_Task item_
For each line of the material, write out an exact copy.

_Task input_
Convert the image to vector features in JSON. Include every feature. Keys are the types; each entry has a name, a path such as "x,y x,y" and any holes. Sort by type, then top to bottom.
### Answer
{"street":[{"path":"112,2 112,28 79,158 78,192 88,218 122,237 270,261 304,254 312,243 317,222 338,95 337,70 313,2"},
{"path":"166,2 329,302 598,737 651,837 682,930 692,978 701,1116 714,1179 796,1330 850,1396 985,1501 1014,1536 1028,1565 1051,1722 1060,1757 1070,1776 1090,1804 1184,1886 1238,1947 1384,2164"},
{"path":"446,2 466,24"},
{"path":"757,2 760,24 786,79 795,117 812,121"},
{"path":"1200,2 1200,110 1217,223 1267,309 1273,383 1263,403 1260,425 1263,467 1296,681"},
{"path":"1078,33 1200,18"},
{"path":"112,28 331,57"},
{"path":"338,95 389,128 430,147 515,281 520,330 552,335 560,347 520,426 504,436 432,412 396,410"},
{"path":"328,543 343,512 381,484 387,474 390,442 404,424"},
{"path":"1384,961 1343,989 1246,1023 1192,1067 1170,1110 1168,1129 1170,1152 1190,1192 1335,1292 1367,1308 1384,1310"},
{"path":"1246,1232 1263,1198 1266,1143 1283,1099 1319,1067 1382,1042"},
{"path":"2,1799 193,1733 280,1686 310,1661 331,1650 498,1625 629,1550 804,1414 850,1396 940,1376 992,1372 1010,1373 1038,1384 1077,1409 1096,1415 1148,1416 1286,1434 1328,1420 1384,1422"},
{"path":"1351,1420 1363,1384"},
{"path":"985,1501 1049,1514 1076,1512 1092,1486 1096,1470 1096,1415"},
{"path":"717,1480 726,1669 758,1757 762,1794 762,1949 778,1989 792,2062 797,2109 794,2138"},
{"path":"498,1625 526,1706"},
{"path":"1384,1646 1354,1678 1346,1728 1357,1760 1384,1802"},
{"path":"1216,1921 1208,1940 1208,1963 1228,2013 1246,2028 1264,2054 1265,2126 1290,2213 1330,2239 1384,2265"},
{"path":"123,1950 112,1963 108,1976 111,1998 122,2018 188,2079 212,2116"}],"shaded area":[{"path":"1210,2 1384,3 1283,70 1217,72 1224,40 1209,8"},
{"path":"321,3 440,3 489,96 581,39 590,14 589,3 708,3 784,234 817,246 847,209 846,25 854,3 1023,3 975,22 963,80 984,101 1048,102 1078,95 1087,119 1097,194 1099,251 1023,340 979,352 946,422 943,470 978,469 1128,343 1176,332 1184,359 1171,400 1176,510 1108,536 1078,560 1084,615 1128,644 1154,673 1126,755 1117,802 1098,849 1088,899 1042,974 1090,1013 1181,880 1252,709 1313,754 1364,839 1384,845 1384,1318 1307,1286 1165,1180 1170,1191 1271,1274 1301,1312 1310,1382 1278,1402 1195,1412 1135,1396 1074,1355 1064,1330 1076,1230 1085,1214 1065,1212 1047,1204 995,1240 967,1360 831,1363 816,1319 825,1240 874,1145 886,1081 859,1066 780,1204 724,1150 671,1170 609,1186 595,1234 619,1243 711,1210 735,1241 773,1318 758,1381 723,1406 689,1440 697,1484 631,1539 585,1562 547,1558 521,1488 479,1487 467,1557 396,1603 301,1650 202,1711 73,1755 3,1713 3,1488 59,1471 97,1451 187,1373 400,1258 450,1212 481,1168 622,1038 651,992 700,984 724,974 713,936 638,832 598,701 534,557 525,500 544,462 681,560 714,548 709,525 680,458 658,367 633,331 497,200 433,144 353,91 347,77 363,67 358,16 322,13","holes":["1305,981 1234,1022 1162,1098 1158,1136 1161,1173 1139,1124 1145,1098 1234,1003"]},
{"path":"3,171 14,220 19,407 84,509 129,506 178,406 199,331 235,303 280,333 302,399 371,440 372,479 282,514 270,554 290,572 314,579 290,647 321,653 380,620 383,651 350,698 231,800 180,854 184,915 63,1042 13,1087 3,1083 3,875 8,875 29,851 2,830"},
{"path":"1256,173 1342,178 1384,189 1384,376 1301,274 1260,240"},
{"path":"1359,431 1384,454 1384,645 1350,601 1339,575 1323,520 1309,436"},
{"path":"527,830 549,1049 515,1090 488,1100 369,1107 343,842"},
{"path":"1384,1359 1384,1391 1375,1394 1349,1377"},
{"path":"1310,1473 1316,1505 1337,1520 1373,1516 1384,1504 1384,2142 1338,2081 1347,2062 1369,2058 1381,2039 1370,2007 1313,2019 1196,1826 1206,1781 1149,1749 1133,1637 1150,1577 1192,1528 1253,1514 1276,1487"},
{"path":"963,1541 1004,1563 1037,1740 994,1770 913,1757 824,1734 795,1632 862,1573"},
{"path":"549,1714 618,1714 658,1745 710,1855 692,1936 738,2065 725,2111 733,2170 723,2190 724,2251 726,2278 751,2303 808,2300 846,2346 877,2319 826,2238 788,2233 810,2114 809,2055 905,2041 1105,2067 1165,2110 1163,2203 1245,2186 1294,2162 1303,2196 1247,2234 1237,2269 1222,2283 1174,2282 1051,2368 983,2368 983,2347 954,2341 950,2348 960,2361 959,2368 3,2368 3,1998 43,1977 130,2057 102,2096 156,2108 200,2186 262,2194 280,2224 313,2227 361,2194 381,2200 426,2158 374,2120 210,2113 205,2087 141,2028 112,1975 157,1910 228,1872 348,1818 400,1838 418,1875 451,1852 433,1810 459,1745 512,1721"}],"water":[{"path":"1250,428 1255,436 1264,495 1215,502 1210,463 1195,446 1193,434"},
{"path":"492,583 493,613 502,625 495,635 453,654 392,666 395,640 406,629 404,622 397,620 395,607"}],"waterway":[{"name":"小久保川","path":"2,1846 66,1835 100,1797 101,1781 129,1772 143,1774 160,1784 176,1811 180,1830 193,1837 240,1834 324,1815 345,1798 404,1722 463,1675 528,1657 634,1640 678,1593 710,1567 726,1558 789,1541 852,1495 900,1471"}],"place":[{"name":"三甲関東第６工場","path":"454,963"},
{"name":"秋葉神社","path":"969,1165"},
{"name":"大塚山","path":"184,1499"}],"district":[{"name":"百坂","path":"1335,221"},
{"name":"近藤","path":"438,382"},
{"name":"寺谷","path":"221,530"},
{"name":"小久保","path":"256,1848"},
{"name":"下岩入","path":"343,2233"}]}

_Result of this task_
Convert the image to vector features in JSON. Include every feature. Keys are the types; each entry has a name, a path such as "x,y x,y" and any holes. Sort by type, then top to bottom.
### Answer
{"street":[{"path":"112,2 112,28 79,158 78,192 88,218 122,237 270,261 304,254 312,243 317,222 338,95 337,70 313,2"},
{"path":"166,2 329,302 598,737 651,837 682,930 692,978 701,1116 714,1179 796,1330 850,1396 985,1501 1014,1536 1028,1565 1051,1722 1060,1757 1070,1776 1090,1804 1184,1886 1238,1947 1384,2164"},
{"path":"446,2 466,24"},
{"path":"757,2 760,24 786,79 795,117 812,121"},
{"path":"1200,2 1200,110 1217,223 1267,309 1273,383 1263,403 1260,425 1263,467 1296,681"},
{"path":"1078,33 1200,18"},
{"path":"112,28 331,57"},
{"path":"338,95 389,128 430,147 515,281 520,330 552,335 560,347 520,426 504,436 432,412 396,410"},
{"path":"328,543 343,512 381,484 387,474 390,442 404,424"},
{"path":"1384,961 1343,989 1246,1023 1192,1067 1170,1110 1168,1129 1170,1152 1190,1192 1335,1292 1367,1308 1384,1310"},
{"path":"1246,1232 1263,1198 1266,1143 1283,1099 1319,1067 1382,1042"},
{"path":"2,1799 193,1733 280,1686 310,1661 331,1650 498,1625 629,1550 804,1414 850,1396 940,1376 992,1372 1010,1373 1038,1384 1077,1409 1096,1415 1148,1416 1286,1434 1328,1420 1384,1422"},
{"path":"1351,1420 1363,1384"},
{"path":"985,1501 1049,1514 1076,1512 1092,1486 1096,1470 1096,1415"},
{"path":"717,1480 726,1669 758,1757 762,1794 762,1949 778,1989 792,2062 797,2109 794,2138"},
{"path":"498,1625 526,1706"},
{"path":"1384,1646 1354,1678 1346,1728 1357,1760 1384,1802"},
{"path":"1216,1921 1208,1940 1208,1963 1228,2013 1246,2028 1264,2054 1265,2126 1290,2213 1330,2239 1384,2265"},
{"path":"123,1950 112,1963 108,1976 111,1998 122,2018 188,2079 212,2116"}],"shaded area":[{"path":"1210,2 1384,3 1283,70 1217,72 1224,40 1209,8"},
{"path":"321,3 440,3 489,96 581,39 590,14 589,3 708,3 784,234 817,246 847,209 846,25 854,3 1023,3 975,22 963,80 984,101 1048,102 1078,95 1087,119 1097,194 1099,251 1023,340 979,352 946,422 943,470 978,469 1128,343 1176,332 1184,359 1171,400 1176,510 1108,536 1078,560 1084,615 1128,644 1154,673 1126,755 1117,802 1098,849 1088,899 1042,974 1090,1013 1181,880 1252,709 1313,754 1364,839 1384,845 1384,1318 1307,1286 1165,1180 1170,1191 1271,1274 1301,1312 1310,1382 1278,1402 1195,1412 1135,1396 1074,1355 1064,1330 1076,1230 1085,1214 1065,1212 1047,1204 995,1240 967,1360 831,1363 816,1319 825,1240 874,1145 886,1081 859,1066 780,1204 724,1150 671,1170 609,1186 595,1234 619,1243 711,1210 735,1241 773,1318 758,1381 723,1406 689,1440 697,1484 631,1539 585,1562 547,1558 521,1488 479,1487 467,1557 396,1603 301,1650 202,1711 73,1755 3,1713 3,1488 59,1471 97,1451 187,1373 400,1258 450,1212 481,1168 622,1038 651,992 700,984 724,974 713,936 638,832 598,701 534,557 525,500 544,462 681,560 714,548 709,525 680,458 658,367 633,331 497,200 433,144 353,91 347,77 363,67 358,16 322,13","holes":["1305,981 1234,1022 1162,1098 1158,1136 1161,1173 1139,1124 1145,1098 1234,1003"]},
{"path":"3,171 14,220 19,407 84,509 129,506 178,406 199,331 235,303 280,333 302,399 371,440 372,479 282,514 270,554 290,572 314,579 290,647 321,653 380,620 383,651 350,698 231,800 180,854 184,915 63,1042 13,1087 3,1083 3,875 8,875 29,851 2,830"},
{"path":"1256,173 1342,178 1384,189 1384,376 1301,274 1260,240"},
{"path":"1359,431 1384,454 1384,645 1350,601 1339,575 1323,520 1309,436"},
{"path":"527,830 549,1049 515,1090 488,1100 369,1107 343,842"},
{"path":"1384,1359 1384,1391 1375,1394 1349,1377"},
{"path":"1310,1473 1316,1505 1337,1520 1373,1516 1384,1504 1384,2142 1338,2081 1347,2062 1369,2058 1381,2039 1370,2007 1313,2019 1196,1826 1206,1781 1149,1749 1133,1637 1150,1577 1192,1528 1253,1514 1276,1487"},
{"path":"963,1541 1004,1563 1037,1740 994,1770 913,1757 824,1734 795,1632 862,1573"},
{"path":"549,1714 618,1714 658,1745 710,1855 692,1936 738,2065 725,2111 733,2170 723,2190 724,2251 726,2278 751,2303 808,2300 846,2346 877,2319 826,2238 788,2233 810,2114 809,2055 905,2041 1105,2067 1165,2110 1163,2203 1245,2186 1294,2162 1303,2196 1247,2234 1237,2269 1222,2283 1174,2282 1051,2368 983,2368 983,2347 954,2341 950,2348 960,2361 959,2368 3,2368 3,1998 43,1977 130,2057 102,2096 156,2108 200,2186 262,2194 280,2224 313,2227 361,2194 381,2200 426,2158 374,2120 210,2113 205,2087 141,2028 112,1975 157,1910 228,1872 348,1818 400,1838 418,1875 451,1852 433,1810 459,1745 512,1721"}],"water":[{"path":"1250,428 1255,436 1264,495 1215,502 1210,463 1195,446 1193,434"},
{"path":"492,583 493,613 502,625 495,635 453,654 392,666 395,640 406,629 404,622 397,620 395,607"}],"waterway":[{"name":"小久保川","path":"2,1846 66,1835 100,1797 101,1781 129,1772 143,1774 160,1784 176,1811 180,1830 193,1837 240,1834 324,1815 345,1798 404,1722 463,1675 528,1657 634,1640 678,1593 710,1567 726,1558 789,1541 852,1495 900,1471"}],"place":[{"name":"三甲関東第６工場","path":"454,963"},
{"name":"秋葉神社","path":"969,1165"},
{"name":"大塚山","path":"184,1499"}],"district":[{"name":"百坂","path":"1335,221"},
{"name":"近藤","path":"438,382"},
{"name":"寺谷","path":"221,530"},
{"name":"小久保","path":"256,1848"},
{"name":"下岩入","path":"343,2233"}]}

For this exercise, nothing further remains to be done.